(Plain-text document sources)
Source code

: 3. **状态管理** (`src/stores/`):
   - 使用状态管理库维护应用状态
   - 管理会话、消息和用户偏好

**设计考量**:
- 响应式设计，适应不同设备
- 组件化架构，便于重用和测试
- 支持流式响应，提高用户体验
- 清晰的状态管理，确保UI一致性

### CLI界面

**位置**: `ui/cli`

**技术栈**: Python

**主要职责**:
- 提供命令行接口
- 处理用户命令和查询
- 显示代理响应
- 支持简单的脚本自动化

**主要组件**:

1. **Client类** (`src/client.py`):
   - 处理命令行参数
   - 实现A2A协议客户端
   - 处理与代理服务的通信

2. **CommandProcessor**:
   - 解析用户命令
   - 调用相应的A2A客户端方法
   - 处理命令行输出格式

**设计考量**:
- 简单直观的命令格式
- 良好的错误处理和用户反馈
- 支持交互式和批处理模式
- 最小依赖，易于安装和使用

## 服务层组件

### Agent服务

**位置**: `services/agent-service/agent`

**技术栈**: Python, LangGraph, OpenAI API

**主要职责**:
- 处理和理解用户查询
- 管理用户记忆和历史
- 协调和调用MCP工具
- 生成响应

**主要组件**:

ACTIVITY —
Set down each record above without changing a single word.

ANSWER TO THIS PROBLEM —
Source code

: 3. **状态管理** (`src/stores/`):
   - 使用状态管理库维护应用状态
   - 管理会话、消息和用户偏好

**设计考量**:
- 响应式设计，适应不同设备
- 组件化架构，便于重用和测试
- 支持流式响应，提高用户体验
- 清晰的状态管理，确保UI一致性

### CLI界面

**位置**: `ui/cli`

**技术栈**: Python

**主要职责**:
- 提供命令行接口
- 处理用户命令和查询
- 显示代理响应
- 支持简单的脚本自动化

**主要组件**:

1. **Client类** (`src/client.py`):
   - 处理命令行参数
   - 实现A2A协议客户端
   - 处理与代理服务的通信

2. **CommandProcessor**:
   - 解析用户命令
   - 调用相应的A2A客户端方法
   - 处理命令行输出格式

**设计考量**:
- 简单直观的命令格式
- 良好的错误处理和用户反馈
- 支持交互式和批处理模式
- 最小依赖，易于安装和使用

## 服务层组件

### Agent服务

**位置**: `services/agent-service/agent`

**技术栈**: Python, LangGraph, OpenAI API

**主要职责**:
- 处理和理解用户查询
- 管理用户记忆和历史
- 协调和调用MCP工具
- 生成响应

**主要组件**:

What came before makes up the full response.